Transcribed page text
________

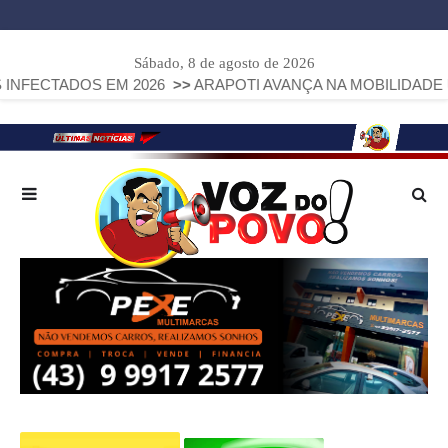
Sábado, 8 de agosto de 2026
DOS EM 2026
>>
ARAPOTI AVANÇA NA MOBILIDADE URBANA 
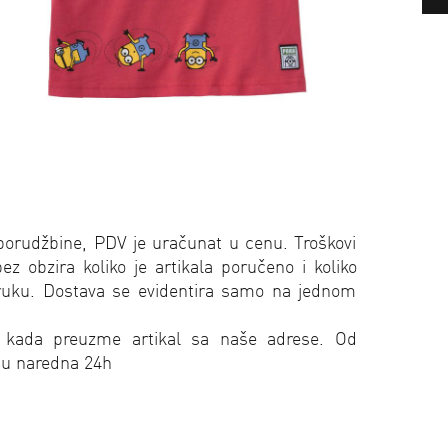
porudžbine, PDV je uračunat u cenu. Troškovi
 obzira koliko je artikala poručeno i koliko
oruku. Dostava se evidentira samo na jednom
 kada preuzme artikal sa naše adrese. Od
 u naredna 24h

________

> WHAT THE EXERCISE ASKS
Update the lines above by replacing "Dostava" with "Isporuka" and keeping everything else the same. Leave the pictures out of your answer.

> PROBLEM SOLUTION
Sábado, 8 de agosto de 2026
DOS EM 2026
>>
ARAPOTI AVANÇA NA MOBILIDADE URBANA 
porudžbine, PDV je uračunat u cenu. Troškovi
 obzira koliko je artikala poručeno i koliko
oruku. Isporuka se evidentira samo na jednom
 kada preuzme artikal sa naše adrese. Od
 u naredna 24h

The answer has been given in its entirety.